In 1991, she was one of 15 people appointed to Taoiseach Charles Haughey's Green 2000 Advisory Group, to determine which problems would face the environment in the next century. The group was led by Dr David Cabot, special advisor on environmental affairs.

She was appointed a member of the National Heritage Council in 1995 by the then Minister for Arts, Culture and the Gaeltacht, Michael D. Higgins. In the same year the Minister of State at the Department of the Marine, Eamon Gilmore, appointed her to the chair of the Sea Trout working group to oversee the implementation of recommendations to tackle a decline in sea trout stocks, particularly in the west of Ireland.
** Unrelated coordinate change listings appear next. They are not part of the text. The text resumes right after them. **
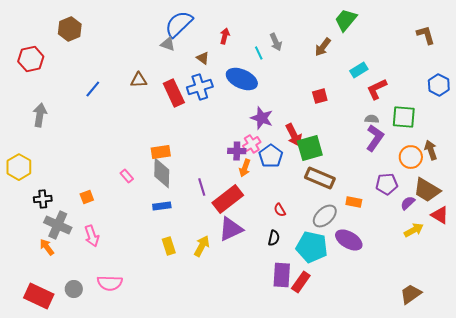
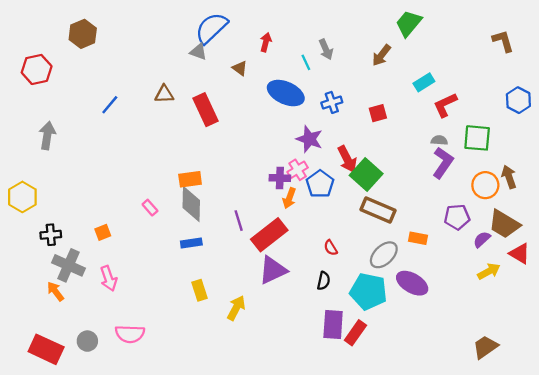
blue cross: (200, 87) -> (332, 102), moved, size x0.7
green square: (310, 148) -> (366, 175), turned -32
yellow arrow: (202, 246) -> (236, 308), moved

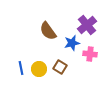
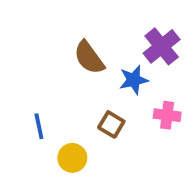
pink cross: (90, 54) -> (167, 115), moved
yellow circle: (39, 69) -> (72, 158), moved

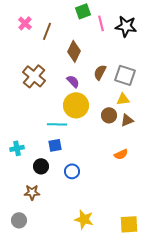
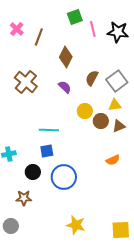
gray square: (125, 75) -> (117, 81), turned 35
yellow circle: (76, 105) -> (85, 111), moved, size x0.6
blue circle: (72, 171) -> (64, 177), size x1.6

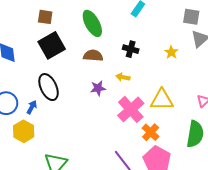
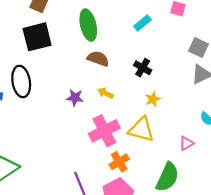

In 2003 Colleran was elected as member of the Royal Irish Academy.

She was recognised at the annual NUI Galway Alumni Awards in 2004 when she received the award for Natural Science, sponsored by Seavite Bodycare Ltd., which acknowledges a graduate who has made an outstanding contribution in the field of natural science.

== Later life and death ==

Colleran died on 30 June 2018 at University Hospital Galway.